Possible Changes in Regulations for CBNMS and GFNMS to Exempt Certain USCG Discharges
Pursuant to a request from the United States Coast Guard (USCG), the National Oceanic and Atmospheric Administration (NOAA) is considering developing future rulemaking to allow the following USCG discharges within part or all of Cordell Bank and Greater Farallones national marine sanctuaries (CBNMS and GFNMS): untreated vessel sewage, vessel graywater (as defined by the Federal Water Pollution Control Act [FWPCA]) that does not meet the definition of clean, and ammunition and flare materials used in USCG training exercises for use of force and search and rescue. NOAA has delayed the date for the regulations covering these discharges to take effect; see the most current Federal Register notice published June 7, 2017 about this.
The process for this action is composed of four major stages:
1. Information collection and characterization (scoping);
2. Preparation and release of a draft environmental assessment under NEPA, and any proposed amendments to the regulations if appropriate;
3. Public review and comment on the draft environmental assessment and any proposed amendments to the regulations; and
4. Preparation and release of a final environmental assessment, and any final amendments to the regulations if appropriate.

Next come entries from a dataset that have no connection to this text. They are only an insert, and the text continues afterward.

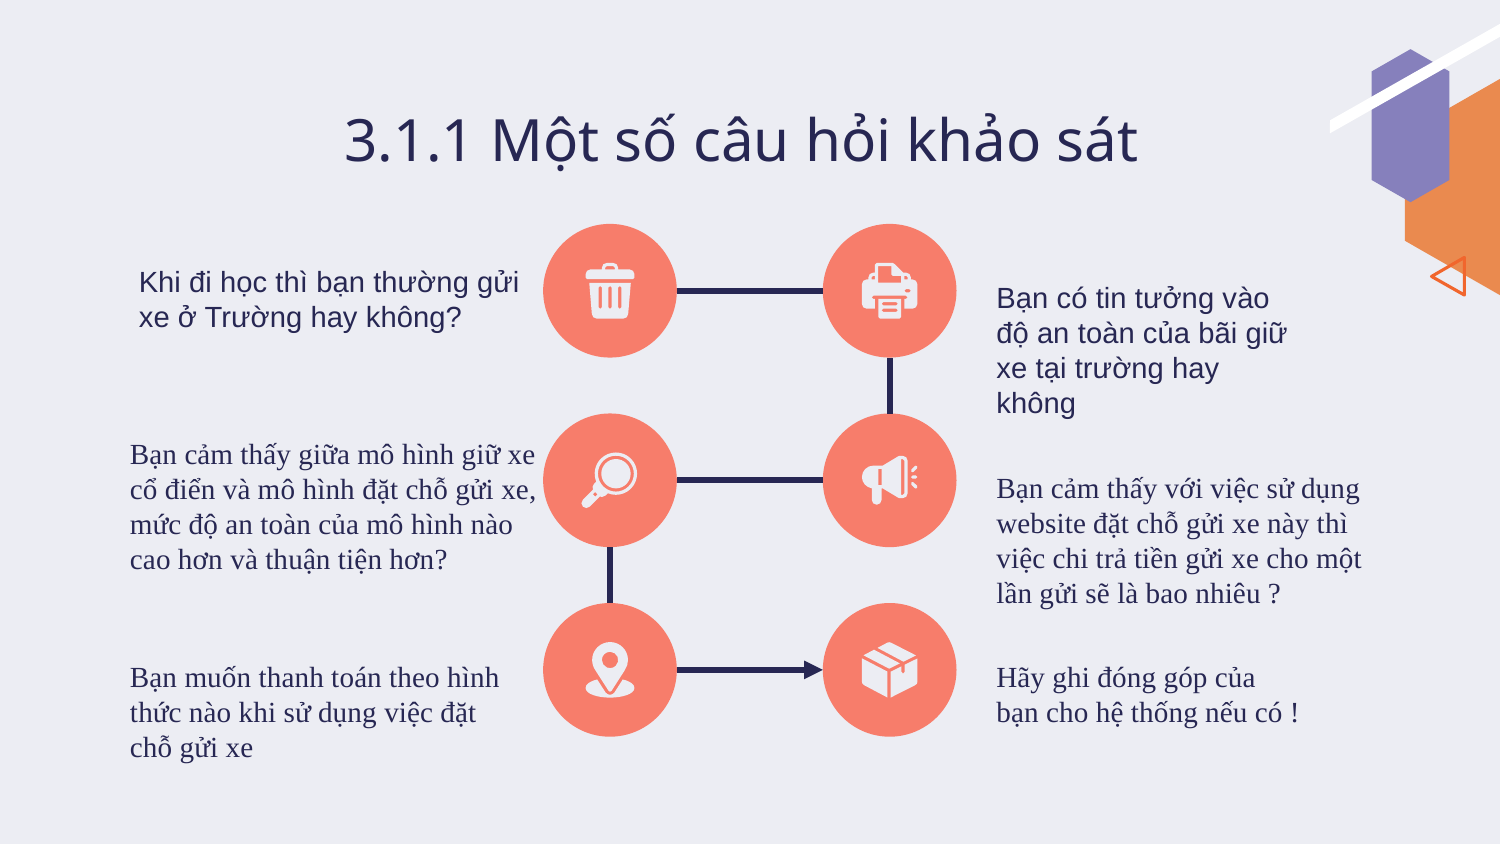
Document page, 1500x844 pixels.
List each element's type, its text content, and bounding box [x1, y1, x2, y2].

text_box Bạn có tin tưởng vào độ an toàn của bãi giữ xe tại trường hay không [981, 264, 1316, 365]
text_box [137, 521, 570, 707]
text_box Bạn muốn thanh toán theo hình thức nào khi sử dụng việc đặt chỗ gửi xe [115, 643, 519, 745]
text_box [822, 413, 957, 548]
text_box Bạn cảm thấy với việc sử dụng website đặt chỗ gửi xe này thì việc chi trả tiền gửi xe cho một lần gửi sẽ là bao nhiêu ? [981, 454, 1397, 555]
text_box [861, 455, 918, 505]
text_box [543, 603, 677, 737]
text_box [861, 262, 918, 319]
text_box Khi đi học thì bạn thường gửi xe ở Trường hay không? [123, 248, 540, 350]
text_box [198, 745, 479, 785]
text_box [543, 223, 677, 358]
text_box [585, 262, 635, 319]
title 3.1.1 Một số câu hỏi khảo sát [116, 88, 1382, 173]
text_box [123, 180, 579, 434]
text_box Bạn cảm thấy giữa mô hình giữ xe cổ điển và mô hình đặt chỗ gửi xe, mức độ an toàn của mô hình nào cao hơn và thuận tiện hơn? [115, 420, 560, 521]
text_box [861, 642, 918, 698]
text_box [822, 223, 957, 358]
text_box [580, 452, 640, 509]
text_box [822, 603, 957, 737]
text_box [585, 641, 635, 698]
text_box [921, 183, 1377, 763]
text_box [543, 413, 677, 548]
text_box Hãy ghi đóng góp của bạn cho hệ thống nếu có ! [981, 643, 1316, 745]
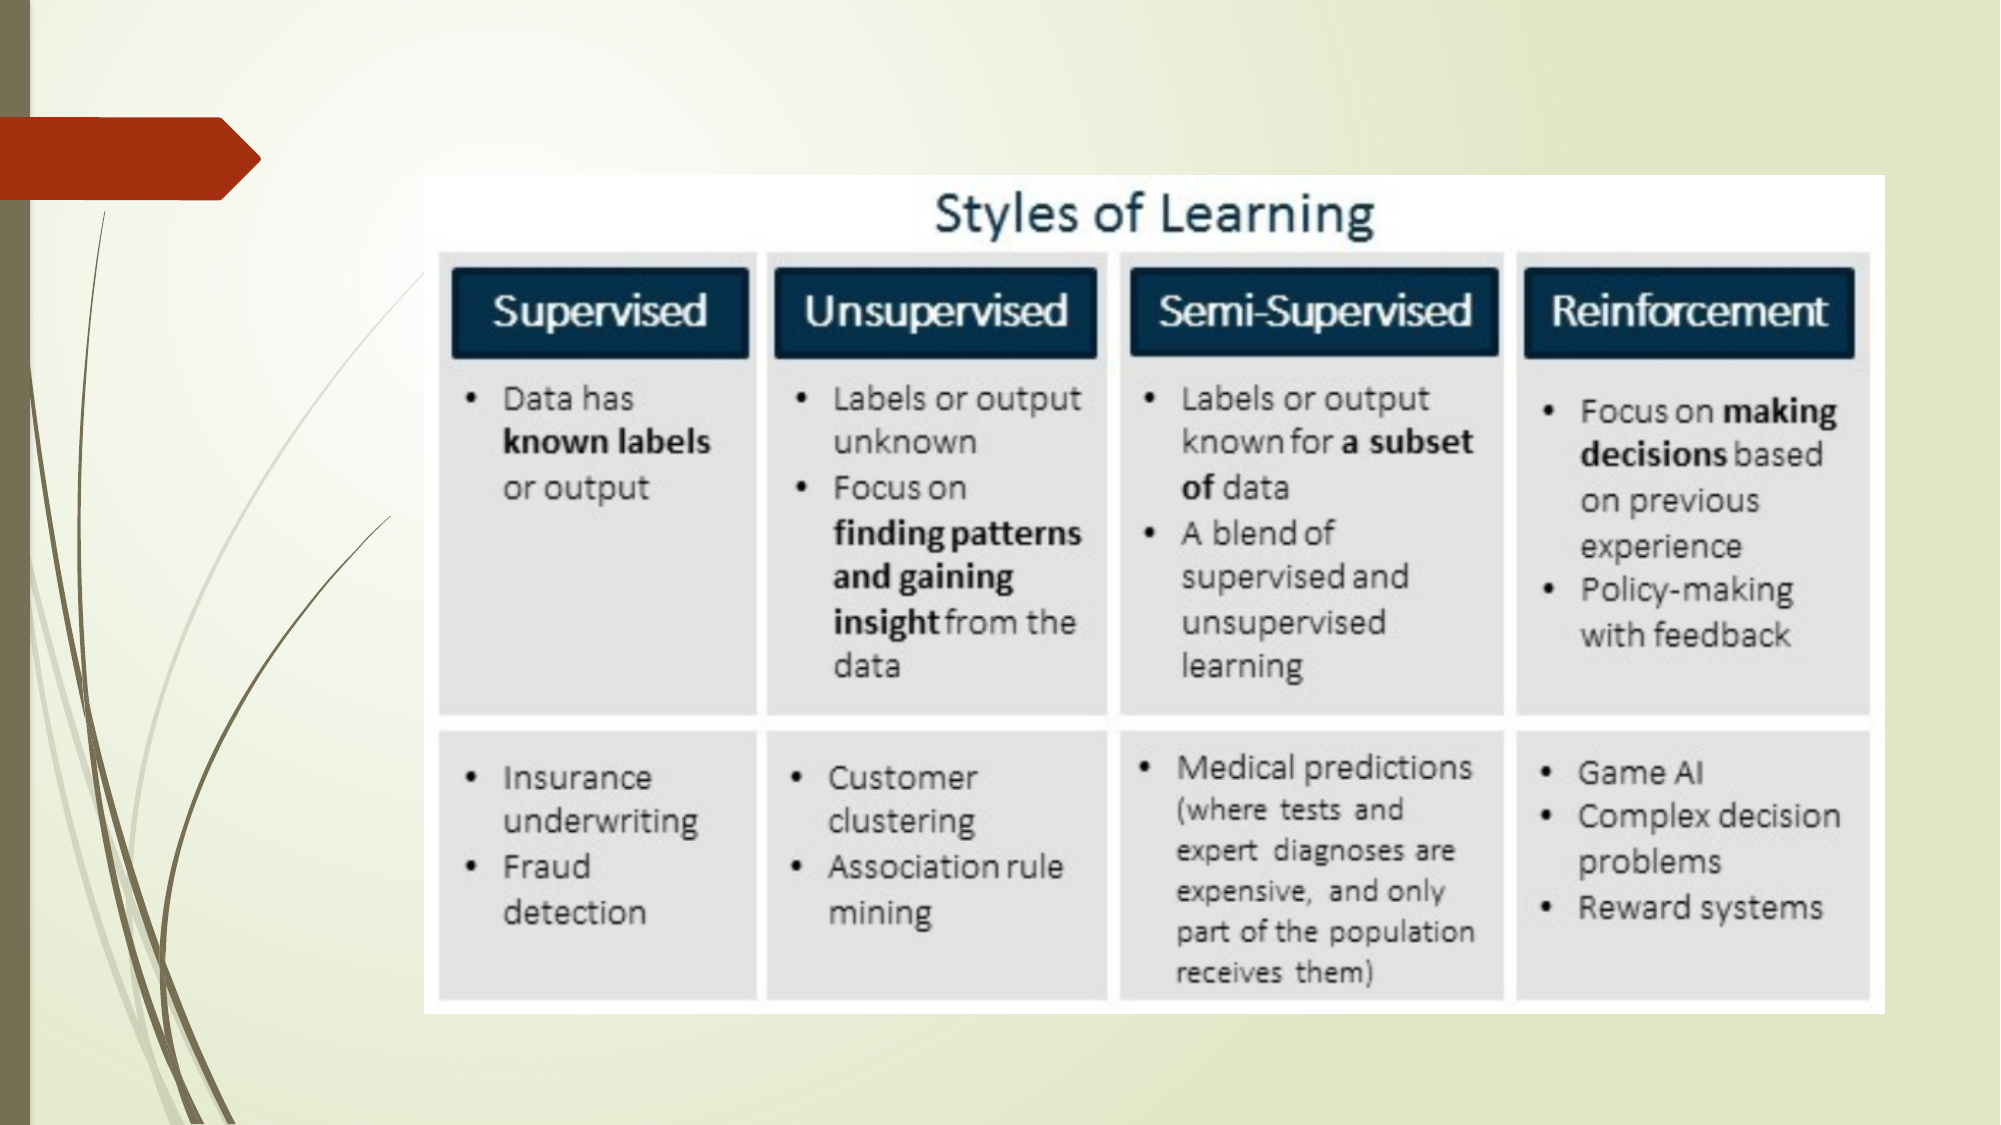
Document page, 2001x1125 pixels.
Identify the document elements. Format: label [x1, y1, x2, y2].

picture [424, 175, 1885, 1014]
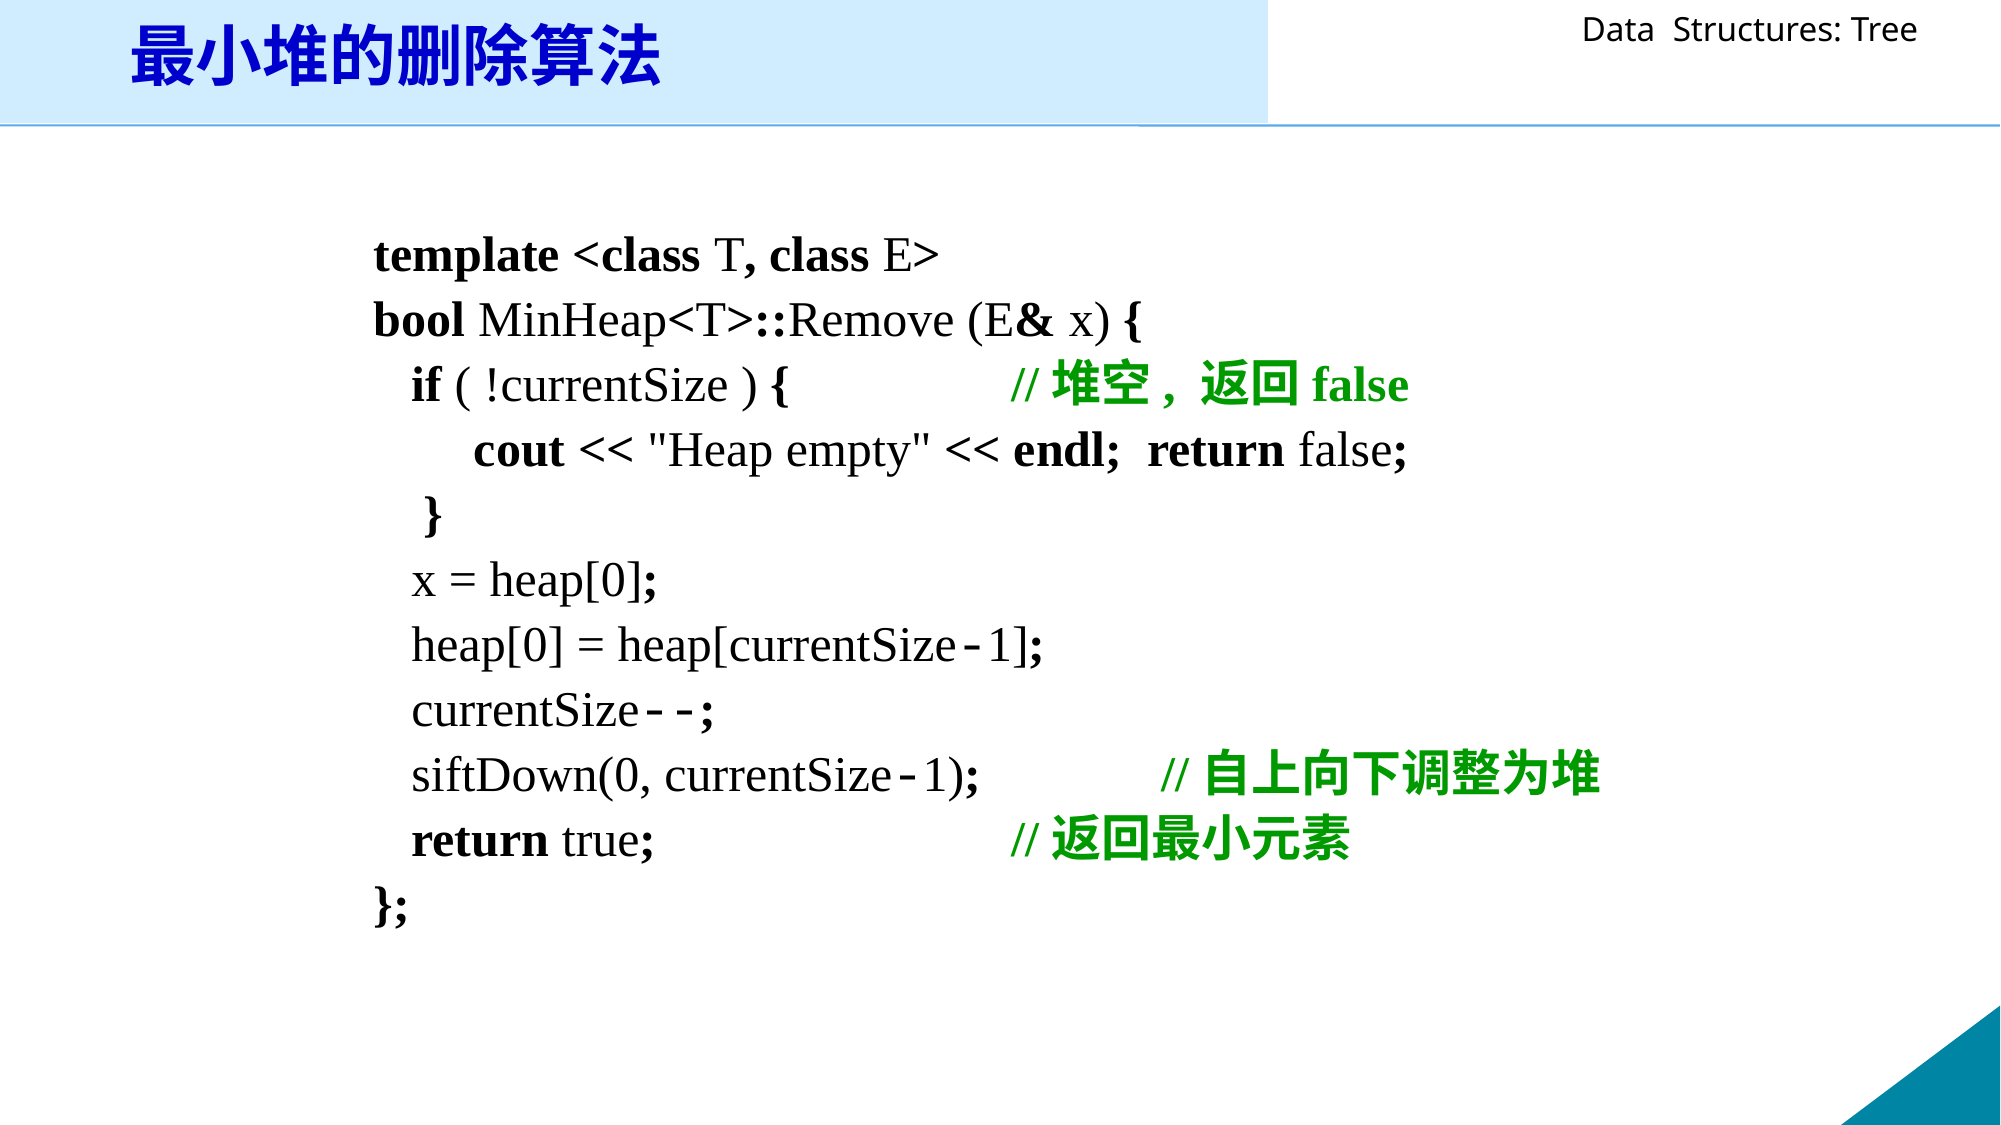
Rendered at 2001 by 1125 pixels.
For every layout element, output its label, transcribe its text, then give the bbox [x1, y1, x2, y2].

NOAA accepted comments in the first stage of this environmental process between April 21 and May 31, 2016, to gather information to determine the relevant scope of issues and range of alternatives to be addressed in the draft environmental assessment, including electronically, via the Federal e-Rulemaking Portal; by mail; and at three public scoping meetings, held May 10 (Sausalito), 11 (Bodega Bay) and 12 (Sausalito), 2016.
See the Federal Register notice published April 21, 2016 for additional information.